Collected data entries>
┌──
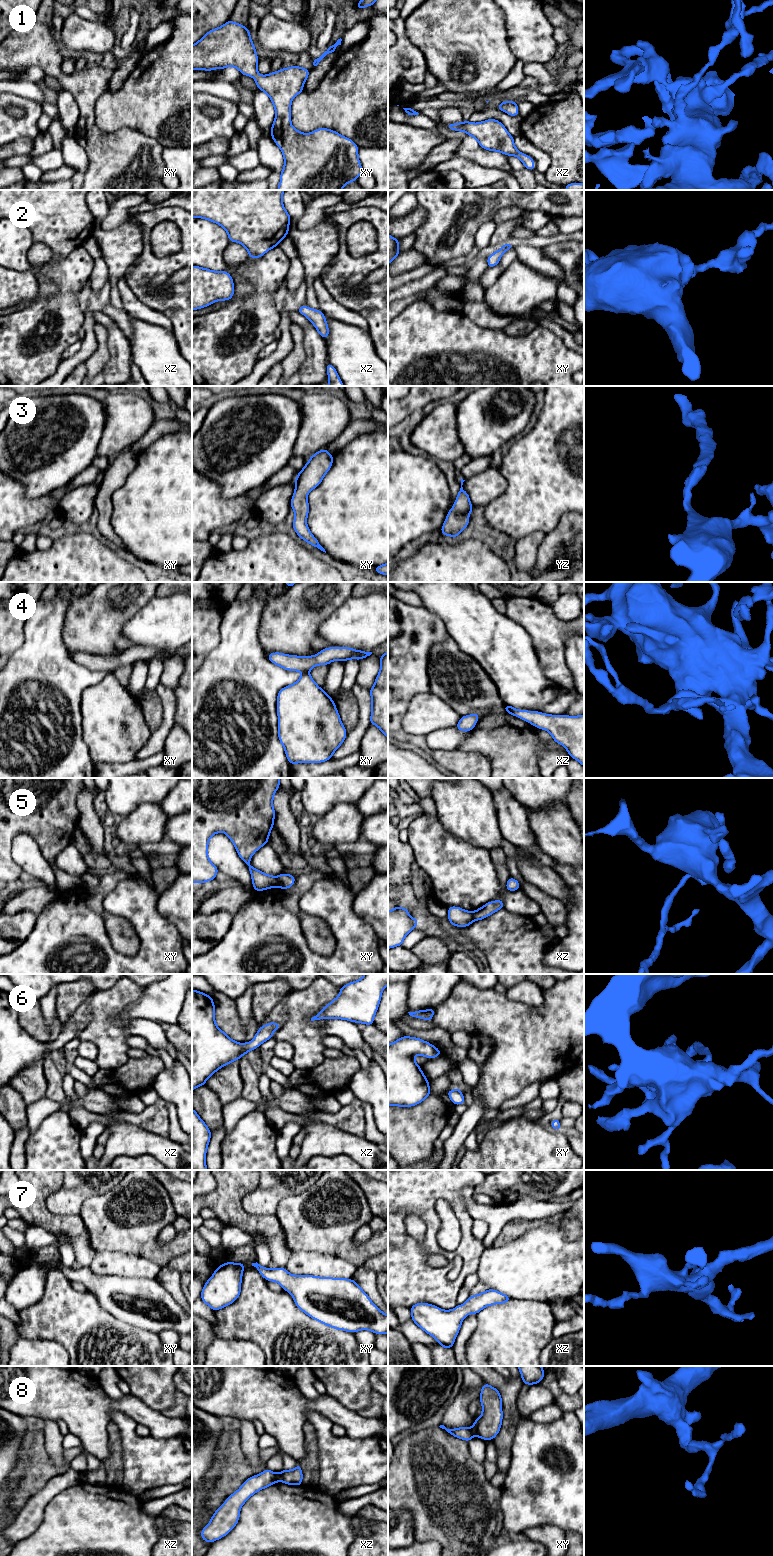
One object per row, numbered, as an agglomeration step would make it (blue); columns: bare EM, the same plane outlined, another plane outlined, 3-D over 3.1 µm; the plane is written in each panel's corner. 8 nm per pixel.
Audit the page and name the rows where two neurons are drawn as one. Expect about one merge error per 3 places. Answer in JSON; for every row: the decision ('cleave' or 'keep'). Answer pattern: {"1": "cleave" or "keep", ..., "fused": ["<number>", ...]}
{"1": "keep", "2": "keep", "3": "keep", "4": "keep", "5": "cleave", "6": "keep", "7": "keep", "8": "cleave", "fused": ["5", "8"]}

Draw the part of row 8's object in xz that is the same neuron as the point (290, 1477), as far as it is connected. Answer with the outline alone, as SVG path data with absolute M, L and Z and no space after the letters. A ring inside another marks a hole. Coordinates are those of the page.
M298 1464L292 1470L282 1470L278 1473L278 1480L287 1485L297 1485L301 1486L303 1479L301 1465Z

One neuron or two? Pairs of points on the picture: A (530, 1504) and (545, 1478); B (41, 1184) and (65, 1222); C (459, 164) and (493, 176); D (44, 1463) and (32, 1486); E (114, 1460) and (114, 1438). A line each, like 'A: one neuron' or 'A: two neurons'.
A: one neuron
B: one neuron
C: one neuron
D: one neuron
E: one neuron

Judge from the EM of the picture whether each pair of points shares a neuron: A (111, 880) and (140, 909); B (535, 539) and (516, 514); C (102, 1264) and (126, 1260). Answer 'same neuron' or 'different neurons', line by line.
A: different neurons
B: different neurons
C: same neuron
└──
Exercise details>
Repeat the data exactly in full, omitting its pictures.

Output>
One object per row, numbered, as an agglomeration step would make it (blue); columns: bare EM, the same plane outlined, another plane outlined, 3-D over 3.1 µm; the plane is written in each panel's corner. 8 nm per pixel.
Audit the page and name the rows where two neurons are drawn as one. Expect about one merge error per 3 places. Answer in JSON; for every row: the decision ('cleave' or 'keep'). Answer pattern: {"1": "cleave" or "keep", ..., "fused": ["<number>", ...]}
{"1": "keep", "2": "keep", "3": "keep", "4": "keep", "5": "cleave", "6": "keep", "7": "keep", "8": "cleave", "fused": ["5", "8"]}

Draw the part of row 8's object in xz that is the same neuron as the point (290, 1477), as far as it is connected. Answer with the outline alone, as SVG path data with absolute M, L and Z and no space after the letters. A ring inside another marks a hole. Coordinates are those of the page.
M298 1464L292 1470L282 1470L278 1473L278 1480L287 1485L297 1485L301 1486L303 1479L301 1465Z

One neuron or two? Pairs of points on the picture: A (530, 1504) and (545, 1478); B (41, 1184) and (65, 1222); C (459, 164) and (493, 176); D (44, 1463) and (32, 1486); E (114, 1460) and (114, 1438). A line each, like 'A: one neuron' or 'A: two neurons'.
A: one neuron
B: one neuron
C: one neuron
D: one neuron
E: one neuron

Judge from the EM of the picture whether each pair of points shares a neuron: A (111, 880) and (140, 909); B (535, 539) and (516, 514); C (102, 1264) and (126, 1260). Answer 'same neuron' or 'different neurons', line by line.
A: different neurons
B: different neurons
C: same neuron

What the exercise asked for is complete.